Diagnostic Imaging
March 2004

OVERREAD

ASPs return to radiology realm in a different format

Increasing utilization will benefit patients with head injuries but could also increase costs

By: Merlina Trevino

Application service providers may be making a comeback in the radiology department. The high-flying ASP days were brought to an end by the dot-com bust, and many observers wondered how long the model could survive. The University of California, Los Angeles Medical Center has taken another look, but they have added a twist: a nonlinear ASP financial model for PACS data storage.

"What we were looking for was a large-scale reduction in capital costs," said Dr. Osman Ratib, vice chair of information systems at UCLA.

In a scientific presentation at the 2003 RSNA conference, Ratib compared the purchase cost of onsite digital archives with that of an offsite ASP storage model. Onsite digital archives require a large capital outlay for the initial purchase, followed by steady maintenance costs, he said. These regular maintenance levels are punctuated by periodic spikes in capital expenditures for system upgrades.
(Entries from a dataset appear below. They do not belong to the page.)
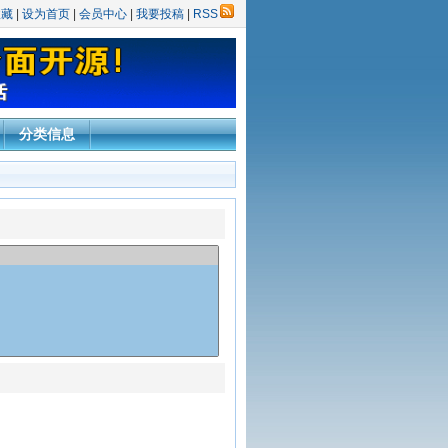
收藏
|
设为首页
|
会员中心
|
我要投稿
|
RSS
分类信息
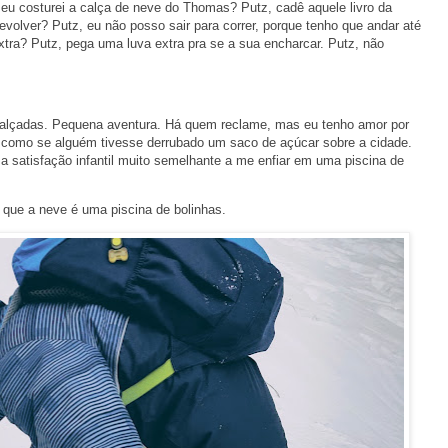
, eu costurei a calça de neve do Thomas? Putz, cadê aquele livro da
devolver? Putz, eu não posso sair para correr, porque tenho que andar até
tra? Putz, pega uma luva extra pra se a sua encharcar. Putz, não
calçadas. Pequena aventura. Há quem reclame, mas eu tenho amor por
como se alguém tivesse derrubado um saco de açúcar sobre a cidade.
a satisfação infantil muito semelhante a me enfiar em uma piscina de
r que a neve é uma piscina de bolinhas.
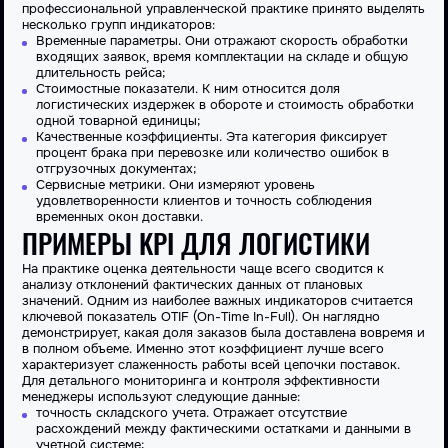
профессиональной управленческой практике принято выделять
несколько групп индикаторов:
Временные параметры. Они отражают скорость обработки
входящих заявок, время комплектации на складе и общую
длительность рейса;
Стоимостные показатели. К ним относится доля
логистических издержек в обороте и стоимость обработки
одной товарной единицы;
Качественные коэффициенты. Эта категория фиксирует
процент брака при перевозке или количество ошибок в
отгрузочных документах;
Сервисные метрики. Они измеряют уровень
удовлетворенности клиентов и точность соблюдения
временных окон доставки.
ПРИМЕРЫ KPI ДЛЯ ЛОГИСТИКИ
На практике
оценка
деятельности чаще всего сводится к
анализу отклонений фактических данных от плановых
значений. Одним из наиболее важных индикаторов считается
ключевой
показатель OTIF (On-Time In-Full). Он наглядно
демонстрирует, какая доля заказов была доставлена вовремя и
в полном объеме. Именно этот коэффициент лучше всего
характеризует слаженность работы всей цепочки поставок.
Для детального мониторинга и контроля эффективности
менеджеры используют следующие данные:
точность складского учета. Отражает отсутствие
расхождений между фактическими остатками и данными в
учетной системе;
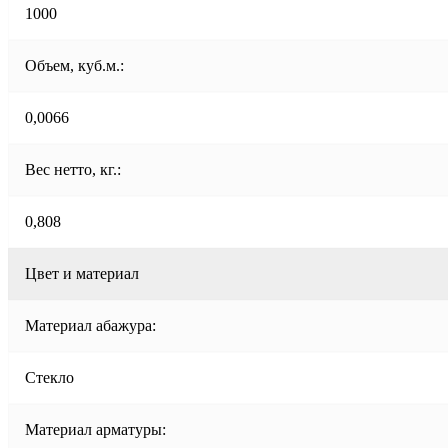
1000
Объем, куб.м.:
0,0066
Вес нетто, кг.:
0,808
Цвет и материал
Материал абажура:
Стекло
Материал арматуры:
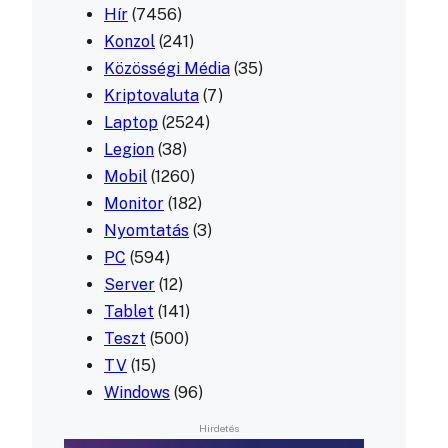
Hír
(7456)
Konzol
(241)
Közösségi Média
(35)
Kriptovaluta
(7)
Laptop
(2524)
Legion
(38)
Mobil
(1260)
Monitor
(182)
Nyomtatás
(3)
PC
(594)
Server
(12)
Tablet
(141)
Teszt
(500)
TV
(15)
Windows
(96)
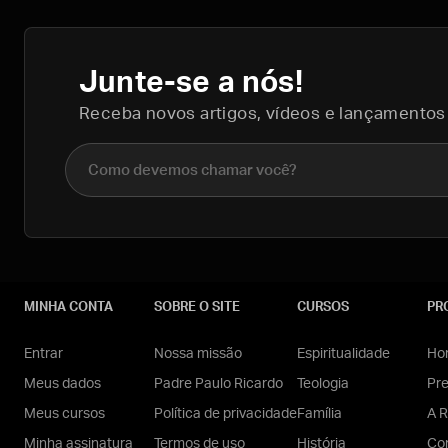
Junte-se a nós!
Receba novos artigos, vídeos e lançamentos
Nome completo
MINHA CONTA
SOBRE O SITE
CURSOS
PR
Entrar
Nossa missão
Espiritualidade
Hom
Meus dados
Padre Paulo Ricardo
Teologia
Pr
Meus cursos
Política de privacidade
Família
A R
Minha assinatura
Termos de uso
História
Con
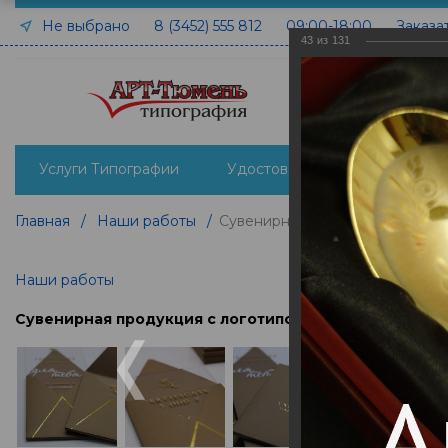
Не выбрано
8 (3452) 555 812
09:00-18:00
Заказа
43
из
131
Услуги Типографии
Удостоверения печать и изго
Главная
/
Наши работы
/
Сувенирная продукция с лого
Наши работы
Сувенирная продукция с логотипом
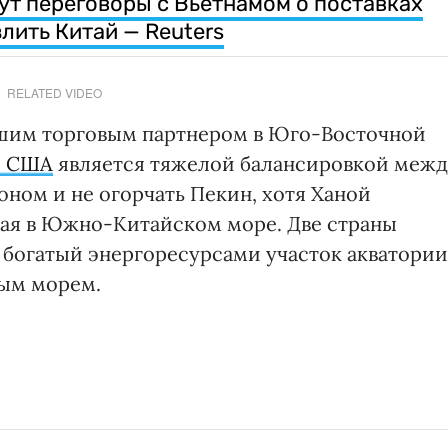
т переговоры с Вьетнамом о поставках
лить Китай — Reuters
RELATED VIDEO
шим торговым партнером в Юго-Восточной
с США
является тяжелой балансировкой межд
оном и не огорчать Пекин, хотя Ханой
тая в Южно-Китайском море. Две страны
 богатый энергоресурсами участок акватории
ным морем.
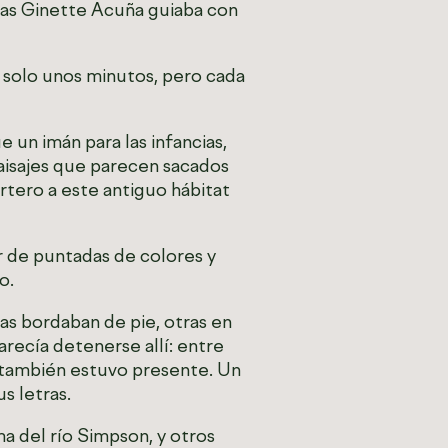
ras Ginette Acuña guiaba con
s solo unos minutos, pero cada
e un imán para las infancias,
aisajes que parecen sacados
rtero a este antiguo hábitat
r de puntadas de colores y
ío.
s bordaban de pie, otras en
recía detenerse allí: entre
ío también estuvo presente. Un
us letras.
a del río Simpson, y otros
In the traditional linear ASP financial model, users pay as they grow. This model would not have worked for his institution because the total cost of ownership would eventually have exceeded that of the onsite financial model.

The nonlinear alternative ASP financial model takes into account the fact that storage costs decrease year after year, while storage technology continues to advance. UCLA paid a single price per study, but the vendor provided a 4% decrease in storage costs per year. This was balanced by the requirement that UCLA increase its study volume by 5% each year. Based on this setup, Ratib calculated a lower total cost of ownership for the nonlinear ASP model.

The ASP archive is also completely scalable, and obsolescence is not a concern because hardware and software updates are the responsibility of the ASP provider. Savings come from reduced personnel costs and limited capital costs at the outset. But challenges remain.

"One of the difficulties we encountered was the migration of generations of legacy data," Ratib said.

During the transition to a new PACS and an ASP model of data management, the medical center migrated 20 TB of data from legacy PACS to the new system. More than 28 million images needed to be transferred, and the hospital still was generating new data and images at the rate of 160 GB a week.

Prior to image migration, Ratib and colleagues began extracting data from the legacy databases and consolidated them with an updated extract of the RIS database. The new PACS featured a direct interface to the RIS. Data migration for the most recent four years of data took more than three months to complete, and many people worked behind the scenes double-checking the data to ensure quality control.

The ASP model is not without risks, he said. Hospitals must make a long-term commitment to a single vendor. During long, complex contract negotiations at UCLA, parties agreed the vendor would have no legal liability for clinical errors or complications resulting from data storage.

Ratib cautioned those considering an ASP solution to stipulate during contract negotiations that the medical institution is the sole owner of the data and that the ASP provider cannot do anything to or with the data.